The commission's member Vitit Muntarbhorn pointed to radicalization and consolidation of extremist groups on the other side of the Syrian border, which, he believes, makes the situation explosive. The commission also mentioned the events in neighbouring Iraq, where the militant group called the Islamic State in Iraq and the Levant (ISIL) seized northern provinces and headed for Baghdad.
Earlier part of the terrorist network al-Qaeda, this organization is also active in Syria. These events, the Commission believes, will have a cruel replay in Syria. The ISIL's numerous foreign mercenaries there would receive the territory that had no more borders, which was precisely what they needed for the Caliphate they sought to create, said head of the commission, Paulo Sergio Pinheiro.

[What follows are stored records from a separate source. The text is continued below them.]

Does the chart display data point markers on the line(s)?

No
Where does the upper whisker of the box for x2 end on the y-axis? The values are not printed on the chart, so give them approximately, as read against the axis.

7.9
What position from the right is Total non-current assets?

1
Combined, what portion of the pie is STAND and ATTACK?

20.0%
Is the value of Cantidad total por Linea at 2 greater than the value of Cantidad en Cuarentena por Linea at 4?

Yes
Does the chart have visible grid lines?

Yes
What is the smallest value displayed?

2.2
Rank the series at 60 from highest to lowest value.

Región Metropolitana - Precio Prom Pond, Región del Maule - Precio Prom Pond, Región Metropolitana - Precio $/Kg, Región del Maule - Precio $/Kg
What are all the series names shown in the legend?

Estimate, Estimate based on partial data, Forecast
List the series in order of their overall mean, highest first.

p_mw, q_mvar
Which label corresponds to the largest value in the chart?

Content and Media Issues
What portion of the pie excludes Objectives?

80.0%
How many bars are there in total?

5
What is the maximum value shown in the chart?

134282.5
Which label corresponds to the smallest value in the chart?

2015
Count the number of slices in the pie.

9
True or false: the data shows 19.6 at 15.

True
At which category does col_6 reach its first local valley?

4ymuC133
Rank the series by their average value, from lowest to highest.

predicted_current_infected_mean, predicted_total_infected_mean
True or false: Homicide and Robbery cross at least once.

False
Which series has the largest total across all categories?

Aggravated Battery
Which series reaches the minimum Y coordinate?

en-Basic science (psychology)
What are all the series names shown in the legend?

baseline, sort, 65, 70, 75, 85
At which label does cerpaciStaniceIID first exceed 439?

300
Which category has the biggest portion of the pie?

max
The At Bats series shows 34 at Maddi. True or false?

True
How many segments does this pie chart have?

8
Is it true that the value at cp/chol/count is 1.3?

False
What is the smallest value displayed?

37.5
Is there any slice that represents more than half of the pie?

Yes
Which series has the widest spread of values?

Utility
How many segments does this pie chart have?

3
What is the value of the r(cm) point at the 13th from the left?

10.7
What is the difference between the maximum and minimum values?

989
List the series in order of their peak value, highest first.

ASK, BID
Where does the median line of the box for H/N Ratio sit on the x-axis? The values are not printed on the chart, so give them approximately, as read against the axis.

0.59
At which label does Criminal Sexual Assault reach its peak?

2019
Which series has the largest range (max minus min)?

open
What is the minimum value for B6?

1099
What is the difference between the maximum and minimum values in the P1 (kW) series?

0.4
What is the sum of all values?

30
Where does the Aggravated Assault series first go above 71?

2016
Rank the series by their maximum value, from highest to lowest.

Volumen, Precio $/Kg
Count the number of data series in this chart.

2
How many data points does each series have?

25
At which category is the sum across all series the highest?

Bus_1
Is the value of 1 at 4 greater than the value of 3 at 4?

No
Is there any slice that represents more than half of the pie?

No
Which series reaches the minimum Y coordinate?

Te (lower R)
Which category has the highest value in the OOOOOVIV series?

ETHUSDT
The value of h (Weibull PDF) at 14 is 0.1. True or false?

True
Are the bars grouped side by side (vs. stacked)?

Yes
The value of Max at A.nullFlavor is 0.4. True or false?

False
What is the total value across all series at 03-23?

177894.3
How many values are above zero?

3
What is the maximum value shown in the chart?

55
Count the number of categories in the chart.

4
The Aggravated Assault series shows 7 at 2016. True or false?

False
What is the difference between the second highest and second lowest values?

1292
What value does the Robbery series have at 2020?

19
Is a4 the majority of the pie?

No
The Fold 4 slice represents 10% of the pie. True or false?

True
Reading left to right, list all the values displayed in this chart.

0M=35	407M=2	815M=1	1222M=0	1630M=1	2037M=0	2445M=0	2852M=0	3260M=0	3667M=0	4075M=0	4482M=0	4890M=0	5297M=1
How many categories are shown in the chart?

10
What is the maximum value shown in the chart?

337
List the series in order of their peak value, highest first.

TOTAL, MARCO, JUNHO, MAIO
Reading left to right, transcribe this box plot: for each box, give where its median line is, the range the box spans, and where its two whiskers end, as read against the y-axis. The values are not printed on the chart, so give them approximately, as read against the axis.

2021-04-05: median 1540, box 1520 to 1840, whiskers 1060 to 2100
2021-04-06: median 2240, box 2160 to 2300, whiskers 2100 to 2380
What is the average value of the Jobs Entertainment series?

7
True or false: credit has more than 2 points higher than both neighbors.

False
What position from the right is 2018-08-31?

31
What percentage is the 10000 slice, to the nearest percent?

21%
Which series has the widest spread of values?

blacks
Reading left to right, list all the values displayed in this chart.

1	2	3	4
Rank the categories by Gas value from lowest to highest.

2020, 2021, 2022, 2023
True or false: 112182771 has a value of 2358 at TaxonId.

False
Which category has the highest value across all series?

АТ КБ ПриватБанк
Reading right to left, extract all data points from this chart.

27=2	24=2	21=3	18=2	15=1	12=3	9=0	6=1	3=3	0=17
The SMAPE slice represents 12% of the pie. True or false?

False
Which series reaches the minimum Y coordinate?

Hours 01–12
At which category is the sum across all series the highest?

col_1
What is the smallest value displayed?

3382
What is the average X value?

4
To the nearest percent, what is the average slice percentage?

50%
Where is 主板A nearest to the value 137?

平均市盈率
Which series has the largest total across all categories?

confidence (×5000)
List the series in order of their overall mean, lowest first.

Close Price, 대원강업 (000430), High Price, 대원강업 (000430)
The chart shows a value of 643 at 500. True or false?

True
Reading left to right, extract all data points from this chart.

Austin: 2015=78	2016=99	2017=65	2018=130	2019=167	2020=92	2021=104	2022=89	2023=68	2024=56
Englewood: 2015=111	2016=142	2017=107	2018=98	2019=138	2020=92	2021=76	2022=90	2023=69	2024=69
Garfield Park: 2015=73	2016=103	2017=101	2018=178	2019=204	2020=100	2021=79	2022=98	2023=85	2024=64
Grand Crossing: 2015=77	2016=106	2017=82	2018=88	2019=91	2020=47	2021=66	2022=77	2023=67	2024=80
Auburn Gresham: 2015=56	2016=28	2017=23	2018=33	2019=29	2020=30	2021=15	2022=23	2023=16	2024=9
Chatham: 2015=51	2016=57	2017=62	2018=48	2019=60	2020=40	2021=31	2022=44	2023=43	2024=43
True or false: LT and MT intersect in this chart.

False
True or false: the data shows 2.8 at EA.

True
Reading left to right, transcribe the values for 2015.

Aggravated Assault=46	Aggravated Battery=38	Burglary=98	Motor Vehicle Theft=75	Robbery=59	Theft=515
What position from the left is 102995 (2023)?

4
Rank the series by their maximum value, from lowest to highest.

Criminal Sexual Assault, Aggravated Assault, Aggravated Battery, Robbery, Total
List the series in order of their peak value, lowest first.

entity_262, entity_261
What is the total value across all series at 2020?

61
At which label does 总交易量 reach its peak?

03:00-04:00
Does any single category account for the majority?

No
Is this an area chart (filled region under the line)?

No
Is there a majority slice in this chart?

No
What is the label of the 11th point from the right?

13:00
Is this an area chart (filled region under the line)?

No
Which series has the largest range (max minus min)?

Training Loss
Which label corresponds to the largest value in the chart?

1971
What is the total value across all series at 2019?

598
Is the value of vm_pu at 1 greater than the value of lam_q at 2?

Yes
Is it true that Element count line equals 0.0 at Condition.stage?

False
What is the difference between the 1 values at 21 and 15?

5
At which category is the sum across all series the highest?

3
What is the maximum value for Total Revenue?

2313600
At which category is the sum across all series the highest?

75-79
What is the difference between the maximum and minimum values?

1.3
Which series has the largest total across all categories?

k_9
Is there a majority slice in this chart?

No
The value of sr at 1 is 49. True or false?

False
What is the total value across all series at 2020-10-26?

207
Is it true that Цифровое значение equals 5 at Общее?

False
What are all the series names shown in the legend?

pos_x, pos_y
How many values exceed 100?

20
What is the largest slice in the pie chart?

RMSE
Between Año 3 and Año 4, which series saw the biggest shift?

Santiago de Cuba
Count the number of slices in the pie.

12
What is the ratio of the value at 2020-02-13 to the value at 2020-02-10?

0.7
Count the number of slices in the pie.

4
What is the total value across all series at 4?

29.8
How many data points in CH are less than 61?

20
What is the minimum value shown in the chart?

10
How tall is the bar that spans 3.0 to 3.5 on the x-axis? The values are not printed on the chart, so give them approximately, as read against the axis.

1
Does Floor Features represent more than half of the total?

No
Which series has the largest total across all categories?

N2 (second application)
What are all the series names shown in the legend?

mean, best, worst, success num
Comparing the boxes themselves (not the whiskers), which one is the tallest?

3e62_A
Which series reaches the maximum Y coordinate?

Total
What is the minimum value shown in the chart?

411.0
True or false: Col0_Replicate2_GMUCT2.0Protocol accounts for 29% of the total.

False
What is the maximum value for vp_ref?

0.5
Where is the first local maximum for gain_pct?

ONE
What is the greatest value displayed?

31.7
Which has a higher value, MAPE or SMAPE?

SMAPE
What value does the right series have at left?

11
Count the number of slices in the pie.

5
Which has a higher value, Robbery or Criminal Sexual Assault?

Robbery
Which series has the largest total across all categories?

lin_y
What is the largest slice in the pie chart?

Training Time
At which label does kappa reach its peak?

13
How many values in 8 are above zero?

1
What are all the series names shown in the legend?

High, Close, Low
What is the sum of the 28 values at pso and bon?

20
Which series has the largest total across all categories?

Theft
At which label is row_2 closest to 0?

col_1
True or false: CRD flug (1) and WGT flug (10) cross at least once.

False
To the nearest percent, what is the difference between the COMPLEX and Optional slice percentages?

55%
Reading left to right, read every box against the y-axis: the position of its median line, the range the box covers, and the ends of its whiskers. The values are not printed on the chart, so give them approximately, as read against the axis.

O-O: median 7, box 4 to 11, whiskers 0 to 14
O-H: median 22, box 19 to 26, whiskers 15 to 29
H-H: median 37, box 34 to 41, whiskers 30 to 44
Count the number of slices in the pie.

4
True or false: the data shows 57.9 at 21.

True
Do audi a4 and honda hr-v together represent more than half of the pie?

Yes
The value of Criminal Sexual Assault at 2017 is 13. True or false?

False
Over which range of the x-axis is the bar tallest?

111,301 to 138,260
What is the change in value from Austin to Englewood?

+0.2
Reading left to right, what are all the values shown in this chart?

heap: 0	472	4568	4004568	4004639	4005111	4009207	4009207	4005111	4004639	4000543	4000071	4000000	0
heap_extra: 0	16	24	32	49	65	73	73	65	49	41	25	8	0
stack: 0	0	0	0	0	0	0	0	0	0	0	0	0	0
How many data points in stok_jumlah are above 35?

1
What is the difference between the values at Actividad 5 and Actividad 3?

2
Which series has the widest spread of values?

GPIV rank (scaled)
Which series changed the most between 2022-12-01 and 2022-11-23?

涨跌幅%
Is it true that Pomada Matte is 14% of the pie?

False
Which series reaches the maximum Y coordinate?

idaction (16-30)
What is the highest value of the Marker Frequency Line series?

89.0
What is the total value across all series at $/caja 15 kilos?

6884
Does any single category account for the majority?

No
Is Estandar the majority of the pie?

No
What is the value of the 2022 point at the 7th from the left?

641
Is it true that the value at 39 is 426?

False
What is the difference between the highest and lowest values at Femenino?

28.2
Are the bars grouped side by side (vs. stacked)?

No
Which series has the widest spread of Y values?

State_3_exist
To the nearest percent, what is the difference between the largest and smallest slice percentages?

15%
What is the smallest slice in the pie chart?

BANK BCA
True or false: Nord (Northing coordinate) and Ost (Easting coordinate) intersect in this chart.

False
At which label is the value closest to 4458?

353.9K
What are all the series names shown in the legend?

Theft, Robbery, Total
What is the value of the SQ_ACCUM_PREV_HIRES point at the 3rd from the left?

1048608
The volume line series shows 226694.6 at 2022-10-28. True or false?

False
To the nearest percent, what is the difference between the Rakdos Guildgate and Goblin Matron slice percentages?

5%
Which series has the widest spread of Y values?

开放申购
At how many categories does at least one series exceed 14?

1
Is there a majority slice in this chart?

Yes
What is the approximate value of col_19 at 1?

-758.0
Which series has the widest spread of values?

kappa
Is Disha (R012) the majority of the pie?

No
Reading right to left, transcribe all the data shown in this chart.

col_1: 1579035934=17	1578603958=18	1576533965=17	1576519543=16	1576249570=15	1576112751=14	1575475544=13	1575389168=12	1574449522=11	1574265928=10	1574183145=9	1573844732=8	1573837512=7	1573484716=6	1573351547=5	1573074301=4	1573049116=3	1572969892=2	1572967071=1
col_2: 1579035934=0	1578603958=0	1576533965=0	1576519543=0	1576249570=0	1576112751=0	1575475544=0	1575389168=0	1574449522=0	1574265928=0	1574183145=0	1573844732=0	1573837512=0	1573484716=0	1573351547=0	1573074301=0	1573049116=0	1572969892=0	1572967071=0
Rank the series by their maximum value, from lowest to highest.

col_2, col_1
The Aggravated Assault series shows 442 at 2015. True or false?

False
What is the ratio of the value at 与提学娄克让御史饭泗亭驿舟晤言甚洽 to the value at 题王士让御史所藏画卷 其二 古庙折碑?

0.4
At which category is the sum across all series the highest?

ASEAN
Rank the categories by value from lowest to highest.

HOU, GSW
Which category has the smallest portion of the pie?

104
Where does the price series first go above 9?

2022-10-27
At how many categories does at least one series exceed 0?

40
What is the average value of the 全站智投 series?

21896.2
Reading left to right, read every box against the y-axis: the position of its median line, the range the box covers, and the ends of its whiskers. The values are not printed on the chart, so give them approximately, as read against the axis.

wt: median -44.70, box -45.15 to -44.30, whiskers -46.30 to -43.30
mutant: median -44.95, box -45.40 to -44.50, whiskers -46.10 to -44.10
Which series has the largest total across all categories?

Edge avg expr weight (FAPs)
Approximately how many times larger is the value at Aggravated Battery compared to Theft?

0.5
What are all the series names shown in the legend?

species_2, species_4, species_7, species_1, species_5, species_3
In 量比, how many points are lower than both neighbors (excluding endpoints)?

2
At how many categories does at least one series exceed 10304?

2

The document reports increased interconfessional enmity that is now one of the determining factors in the conflict. The militants attack not only the Sunnis but also minority communities such as Shias, Alawites, Christians, Armenians, Druzes and Kurds. The report describes cases of the opposition shooting at civilian neighbourhoods, terror attacks, kidnapping, torture, extrajudicial killings and use of child soldiers.
Meanwhile, the government forces are accused of using aviation in shooting at civilian neighbourhoods, barrel bombing, and city siege, and blamed for growing death rates in prisons, as well as executions, arbitrary detentions and refusal to provide medical aid.